§ EXCERPT PROVIDED
-- -- --

Images

Image of Ballinasilloge (Portal Tomb) by CianMcLiam

This is as much of an overhead view as I could get, standing on a half dead tree. Additional lighting using a couple of flash heads, no HDR used.

Image credit: Ken Williams/ShadowsandStone.com 2007
Image of Ballinasilloge (Portal Tomb) by CianMcLiam

I felt like Indiana Jones, cutting my way through the jungle to stumble onto ancient treasure. No heart-eating cannibals around though, thankfully.

Image credit: Ken Williams/ShadowsandStone.com
Image of Ballinasilloge (Portal Tomb) by ryaner

Two portals and a door stone are all that’s left standing, holding the elegant capstone up. In fact, the capstone rests on the door stone and the portal furthest away.

Image credit: ryaner
Image of Ballinasilloge (Portal Tomb) by ryaner

I love this shot. The tomb appears dignified, contrary to the atrocious state I found it in.

-- -- --

Stored data
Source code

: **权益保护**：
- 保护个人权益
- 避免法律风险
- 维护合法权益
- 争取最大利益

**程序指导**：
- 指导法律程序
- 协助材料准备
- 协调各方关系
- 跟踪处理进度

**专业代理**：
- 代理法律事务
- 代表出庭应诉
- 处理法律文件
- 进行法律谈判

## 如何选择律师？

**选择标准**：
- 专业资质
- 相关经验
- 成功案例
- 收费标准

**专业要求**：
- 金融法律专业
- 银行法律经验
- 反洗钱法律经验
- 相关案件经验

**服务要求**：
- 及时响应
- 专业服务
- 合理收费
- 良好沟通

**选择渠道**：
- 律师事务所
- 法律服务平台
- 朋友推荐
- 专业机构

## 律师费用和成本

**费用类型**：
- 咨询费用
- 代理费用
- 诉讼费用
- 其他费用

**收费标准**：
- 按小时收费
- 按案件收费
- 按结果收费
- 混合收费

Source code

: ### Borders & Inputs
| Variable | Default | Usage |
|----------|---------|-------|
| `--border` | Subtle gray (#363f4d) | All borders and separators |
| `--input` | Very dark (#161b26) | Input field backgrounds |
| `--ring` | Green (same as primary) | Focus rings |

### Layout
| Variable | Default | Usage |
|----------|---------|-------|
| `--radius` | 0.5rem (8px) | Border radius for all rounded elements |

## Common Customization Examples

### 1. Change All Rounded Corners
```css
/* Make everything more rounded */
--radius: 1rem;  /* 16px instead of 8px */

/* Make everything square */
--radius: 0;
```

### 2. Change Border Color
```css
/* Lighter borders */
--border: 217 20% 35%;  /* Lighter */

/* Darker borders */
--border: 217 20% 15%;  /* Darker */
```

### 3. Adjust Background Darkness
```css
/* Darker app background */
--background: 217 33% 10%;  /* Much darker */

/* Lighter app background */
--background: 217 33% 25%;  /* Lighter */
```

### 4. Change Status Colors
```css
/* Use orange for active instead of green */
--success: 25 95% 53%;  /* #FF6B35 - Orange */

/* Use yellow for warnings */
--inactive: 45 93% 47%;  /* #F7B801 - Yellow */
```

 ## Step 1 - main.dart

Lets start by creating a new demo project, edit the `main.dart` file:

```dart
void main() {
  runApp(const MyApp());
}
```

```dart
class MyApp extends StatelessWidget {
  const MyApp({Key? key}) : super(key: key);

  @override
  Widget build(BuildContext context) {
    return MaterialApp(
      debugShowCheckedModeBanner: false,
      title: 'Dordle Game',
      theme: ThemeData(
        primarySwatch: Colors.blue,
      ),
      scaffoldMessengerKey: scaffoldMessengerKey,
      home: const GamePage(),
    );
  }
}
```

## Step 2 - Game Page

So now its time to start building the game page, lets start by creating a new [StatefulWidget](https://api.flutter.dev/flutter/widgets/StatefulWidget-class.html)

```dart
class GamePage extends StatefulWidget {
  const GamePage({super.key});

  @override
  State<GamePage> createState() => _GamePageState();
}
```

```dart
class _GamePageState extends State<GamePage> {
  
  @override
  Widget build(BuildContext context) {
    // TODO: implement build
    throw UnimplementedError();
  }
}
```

-- -- --

§ USING THE INFORMATION
[1] Reproduce the stretch of the Ballinasilloge portal tomb captions from "Two portals and" through "portal furthest away.", renaming "capstone" to "roof slab" wherever it occurs.
[2] Extend the Ballinasilloge portal tomb captions past their final sentence.
The stored data has no connection to the Ballinasilloge portal tomb captions.

§ EXPECTED OUTPUTS
[1]
Two portals and a door stone are all that’s left standing, holding the elegant roof slab up. In fact, the roof slab rests on the door stone and the portal furthest away.

[2]
Image credit: ryaner
Image of Ballinasilloge (Portal Tomb) by ryaner

Tilted shot, making the slipped capstone appear unslipped.

Image credit: ryaner

Articles

Ballinasilloge

This took me ages to find. It stands exactly where it is on Sheet 68, but with 8 foot high bracken all around it’s really hard to orient oneself. A frontal assault, over the gate at the bend in the track and straight ahead may not be your best bet in the summer. Winter or late Autumn may be different, but I went into the field to the west and followed the wall until I could see a gap in the vegetation and approached the tomb from the south.

The cemented sign about this monument being in state care that sits beside this tomb is a sick joke. As usual, nobody cares. Reading Fourwinds comments on megalithomania when I got back home, my suspicions were confirmed – I couldn’t work out what type this tomb is. My instinct said a wedge tomb, but I noticed the evidence of a court too. The tomb is aligned north-west/south-east and I guess that it’s pointing exactly on Mt. Leinster, though with all the vegetation that’s a hard one to call.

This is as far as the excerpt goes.